When we think of image, we think of it as mimetic, a mere copy, secondary to the actual. Yet when we speak of the image as resemblance we can consider Giacommetti who writes, "What interests me in all paintings is resemblance-- that is, what is resemblance for me: something which makes me discover more of the world" (Merleau-Ponty, 165). Or we can consider Andre Marchand's revelation:
In a forest, I have felt many times over that it was not I who looked at the forest. Some days I felt that the trees were looking at me, where speaking to me . . . I was there, listening . . . I think that the painter must be penetrated by the universe and not want to penetrate it . . . I expect to be inwardly submerged, buried. Perhaps I paint to break out. (Merleau-Ponty, 167)
The artist teaches us to see the world as the "coming-to-itself of the visible"(Merleau-Ponty, 182). The artist returns us to the image and shows us how to listen, touch and taste the image and how to be near or far away from it. The artist helps us to discover a different space, neither intrapsychic nor external, in the moment prior to the cleavage of subject and object, wherein the flesh of the image is both sides of eye and world. The image, the artist shows, is carnal to the core, for it shows itself in the moment before the flesh of the body becomes body and the earth becomes world.
Reader, as you ponder and pore over the poems, essays, and art of this autumn issue and its diverse themes of visions, doorways, subjectivity, dreams, etymologies, love, experience and change; as you sit reading at your desk, or perhaps curled in a chair under lamplight with this small volume in your lap, reflect on the words of W.B. Yeats' resounding conclusion in "Byzantium":
Those images yet
Fresh images beget,
That dolphin-torn, that gong tormented sea. (249)

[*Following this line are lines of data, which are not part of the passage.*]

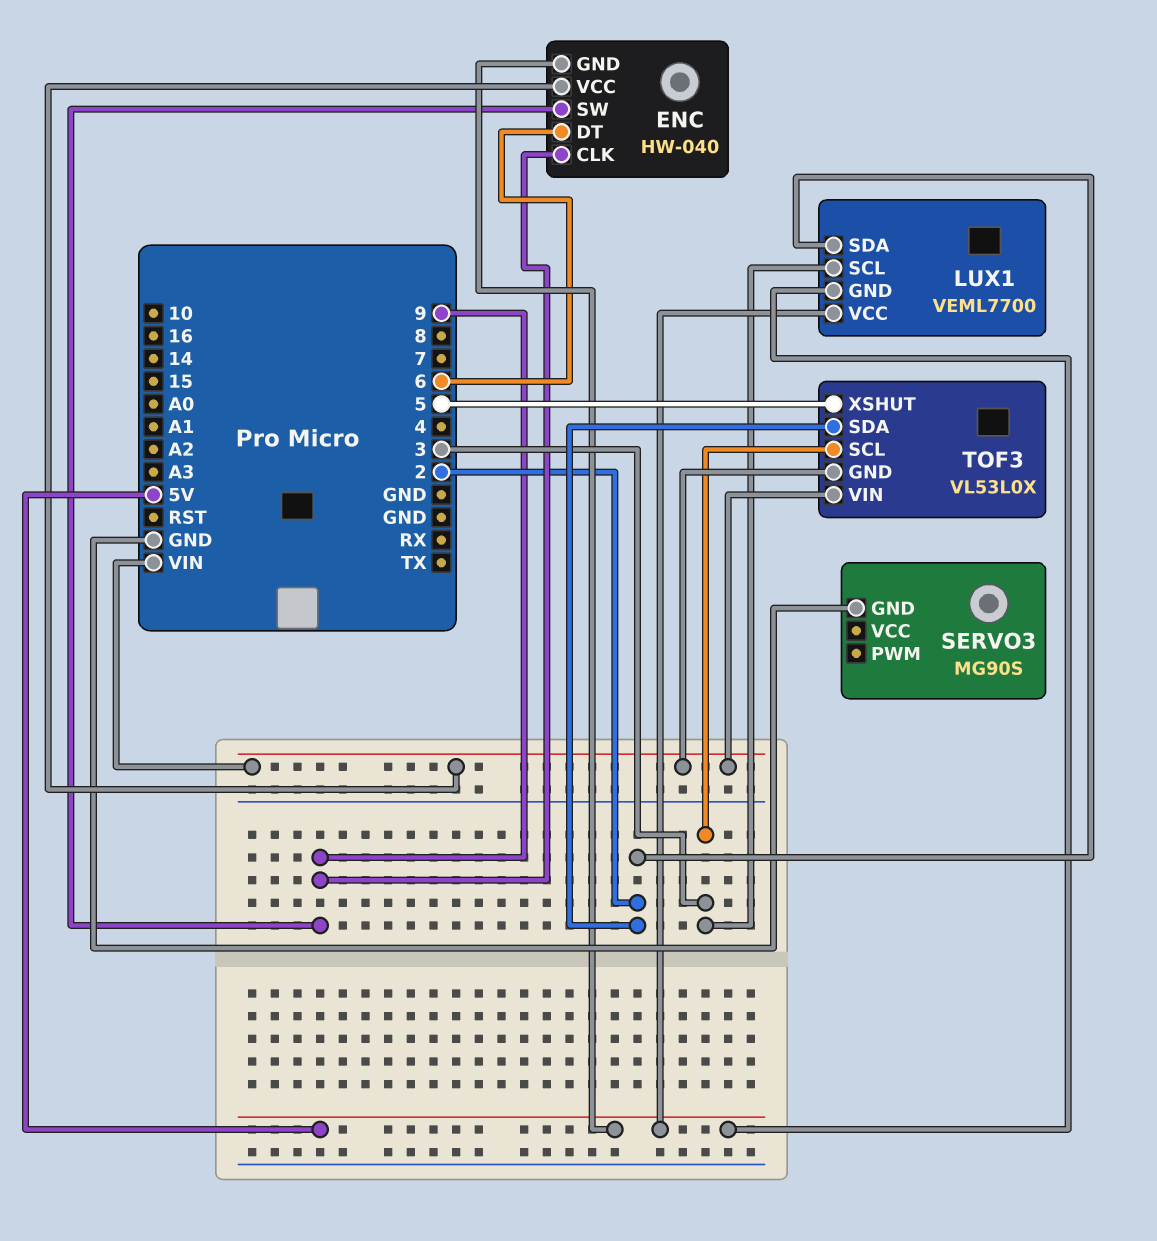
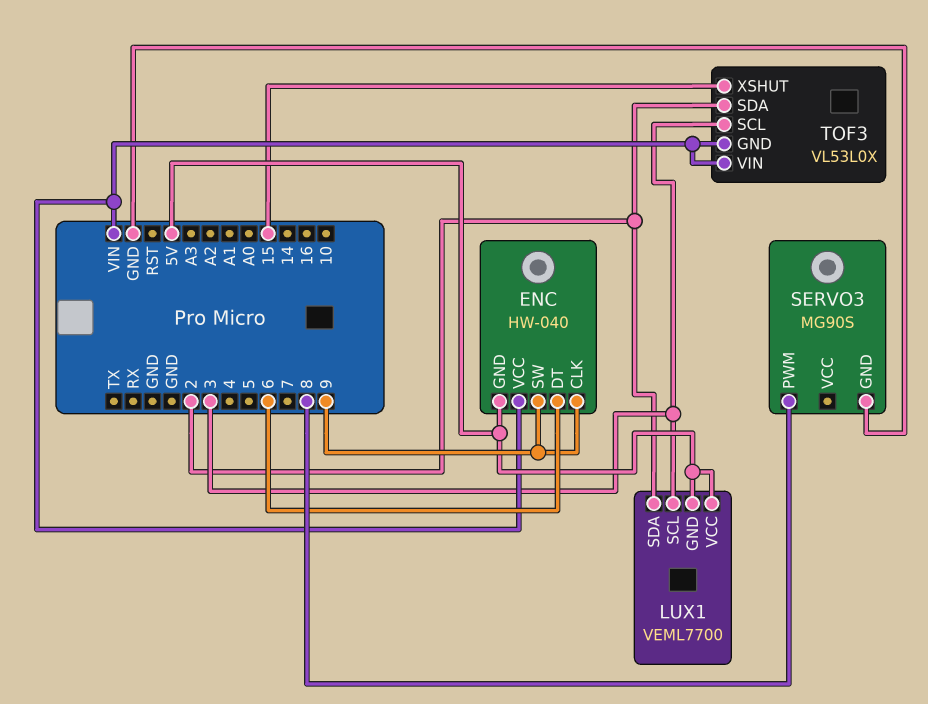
SERVO3 pin PWM: none -> 8
TOF3 pin XSHUT: 5 -> 15

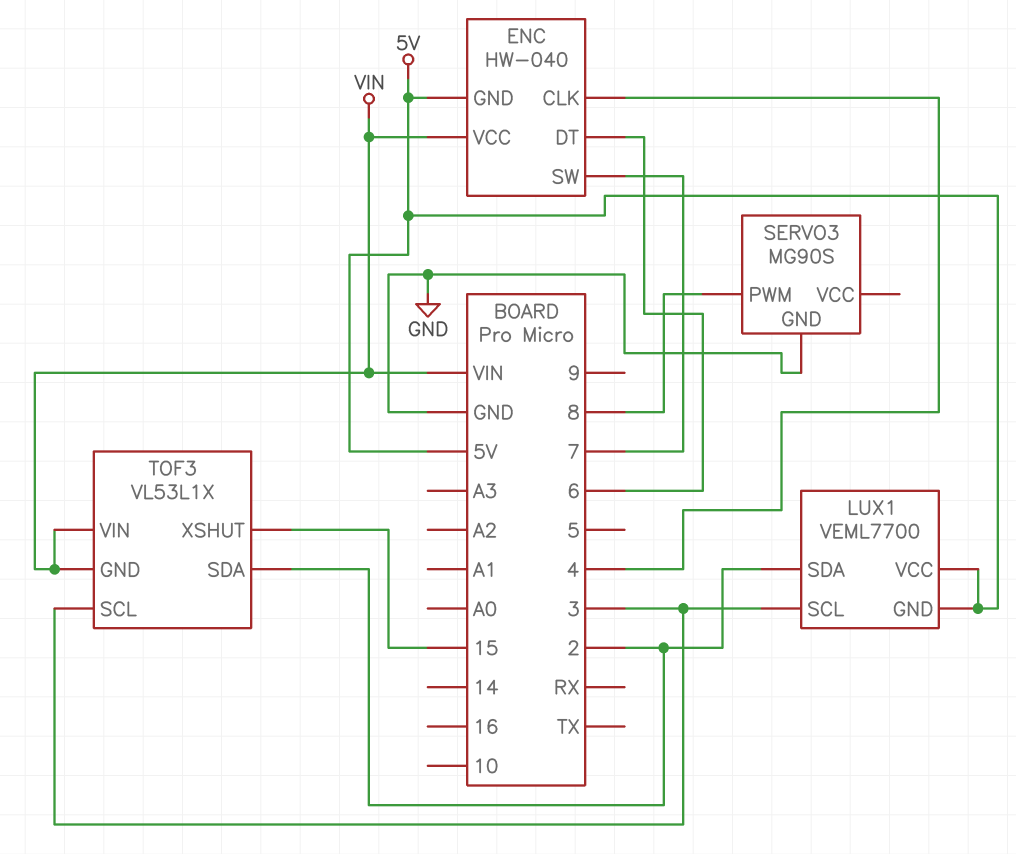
ENC pin CLK: 9 -> 4
ENC pin SW: 9 -> 7
TOF3: VL53L0X -> VL53L1X

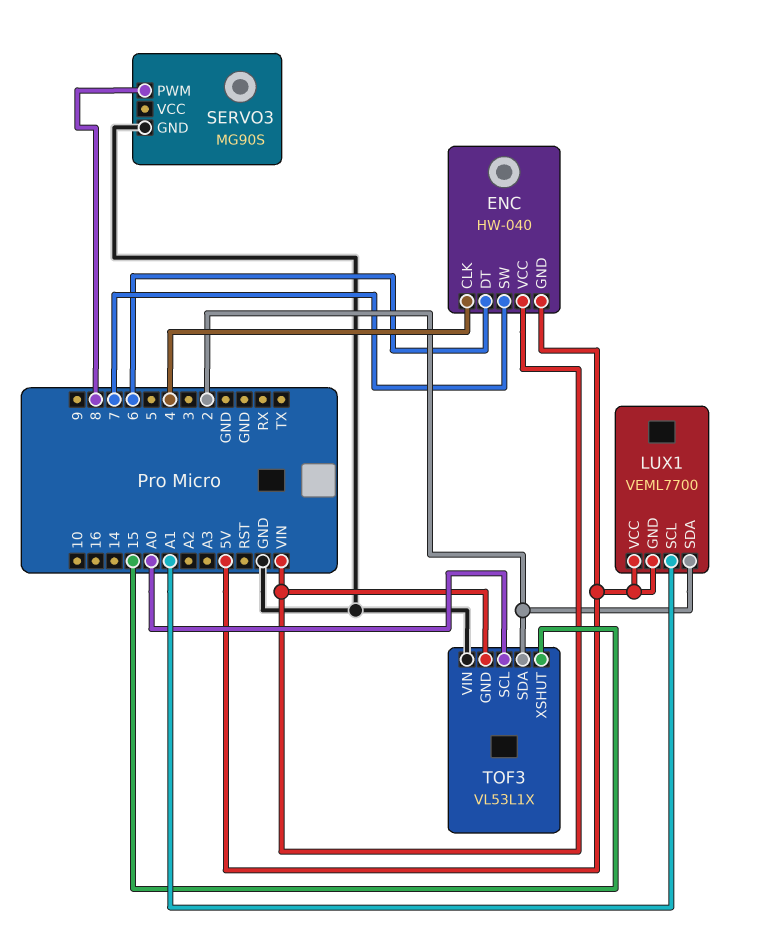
LUX1 pin SCL: 3 -> A1
TOF3 pin SCL: 3 -> A0
TOF3 pin VIN: VIN -> GND

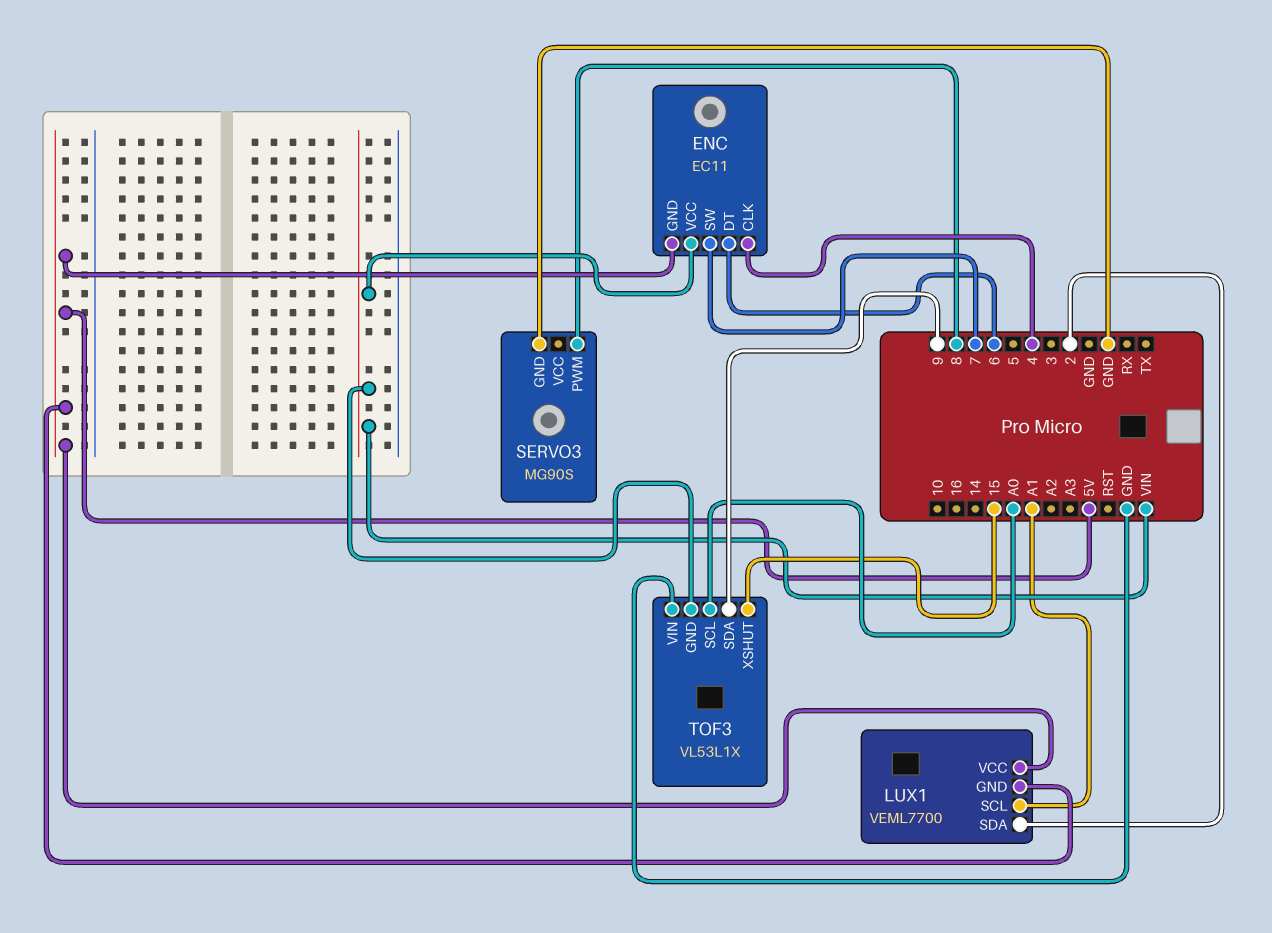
ENC: HW-040 -> EC11
TOF3 pin SDA: 2 -> 9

And know that the anomalous image formed in the vast and formless schism between thought and the world is our constant mediator and reminder that the little knowing we have springs forth violently from the ground itself, a Hippocrene for the fertile muses kicked open by the hoof of a winged horse.
Heaney, Seamus. Poems 1965-1975. New York: Noonday, 1980.
Hillman, James. "The Soul of the World." The Thought of the Heart and the Soul of the World. Dallas: Spring, 1982.
Mazis, Glen A. Emotion and Embodiment: Fragile Ontology. New York: Peter Lang, 1993.
McNiff, Shaun. Art as Medicine: Creating a Therapy of the Imagination. Boston: Shambhala, 1992.
Melville, Herman. Moby Dick. New York: Bantam, 1981.
Merleau-Ponty, Maurice. "Eye and Mind." The Primacy of Perception. Evansville: Northwestern UP, 1964.
Yeats, W.B. The Collected Poems of W. B. Yeats. Ed. Richard J. Finneran. New York: Collier, 1989.